Work order:
Beneath this instruction is a listing; write out exactly the line that contains "(NB: No arrow" and each line after it to the last.

::::

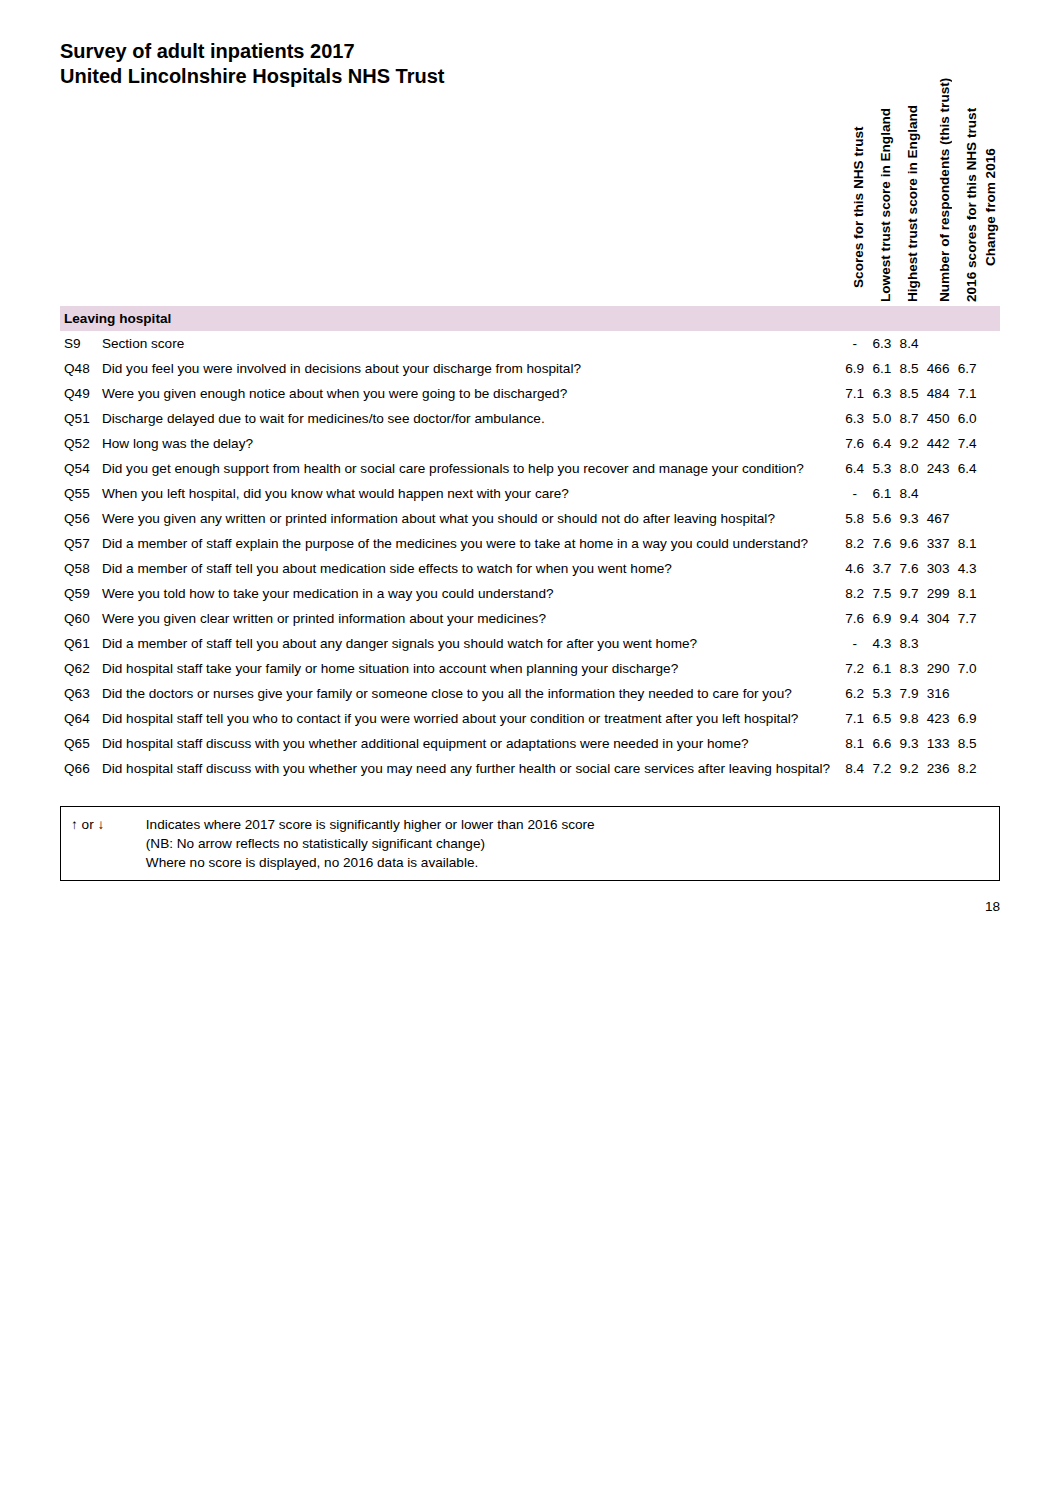Survey of adult inpatients 2017
United Lincolnshire Hospitals NHS Trust
| | Scores for this NHS trust | Lowest trust score in England | Highest trust score in England | Number of respondents (this trust) | 2016 scores for this NHS trust | Change from 2016 |
| --- | --- | --- | --- | --- | --- | --- |
| Leaving hospital |
| S9 | Section score | - | 6.3 | 8.4 | | | |
| Q48 | Did you feel you were involved in decisions about your discharge from hospital? | 6.9 | 6.1 | 8.5 | 466 | 6.7 | |
| Q49 | Were you given enough notice about when you were going to be discharged? | 7.1 | 6.3 | 8.5 | 484 | 7.1 | |
| Q51 | Discharge delayed due to wait for medicines/to see doctor/for ambulance. | 6.3 | 5.0 | 8.7 | 450 | 6.0 | |
| Q52 | How long was the delay? | 7.6 | 6.4 | 9.2 | 442 | 7.4 | |
| Q54 | Did you get enough support from health or social care professionals to help you recover and manage your condition? | 6.4 | 5.3 | 8.0 | 243 | 6.4 | |
| Q55 | When you left hospital, did you know what would happen next with your care? | - | 6.1 | 8.4 | | | |
| Q56 | Were you given any written or printed information about what you should or should not do after leaving hospital? | 5.8 | 5.6 | 9.3 | 467 | | |
| Q57 | Did a member of staff explain the purpose of the medicines you were to take at home in a way you could understand? | 8.2 | 7.6 | 9.6 | 337 | 8.1 | |
| Q58 | Did a member of staff tell you about medication side effects to watch for when you went home? | 4.6 | 3.7 | 7.6 | 303 | 4.3 | |
| Q59 | Were you told how to take your medication in a way you could understand? | 8.2 | 7.5 | 9.7 | 299 | 8.1 | |
| Q60 | Were you given clear written or printed information about your medicines? | 7.6 | 6.9 | 9.4 | 304 | 7.7 | |
| Q61 | Did a member of staff tell you about any danger signals you should watch for after you went home? | - | 4.3 | 8.3 | | | |
| Q62 | Did hospital staff take your family or home situation into account when planning your discharge? | 7.2 | 6.1 | 8.3 | 290 | 7.0 | |
| Q63 | Did the doctors or nurses give your family or someone close to you all the information they needed to care for you? | 6.2 | 5.3 | 7.9 | 316 | | |
| Q64 | Did hospital staff tell you who to contact if you were worried about your condition or treatment after you left hospital? | 7.1 | 6.5 | 9.8 | 423 | 6.9 | |
| Q65 | Did hospital staff discuss with you whether additional equipment or adaptations were needed in your home? | 8.1 | 6.6 | 9.3 | 133 | 8.5 | |
| Q66 | Did hospital staff discuss with you whether you may need any further health or social care services after leaving hospital? | 8.4 | 7.2 | 9.2 | 236 | 8.2 | |
↑ or ↓Indicates where 2017 score is significantly higher or lower than 2016 score
(NB: No arrow reflects no statistically significant change)
Where no score is displayed, no 2016 data is available.
18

::::

Exercise output:
(NB: No arrow reflects no statistically significant change)
Where no score is displayed, no 2016 data is available.
18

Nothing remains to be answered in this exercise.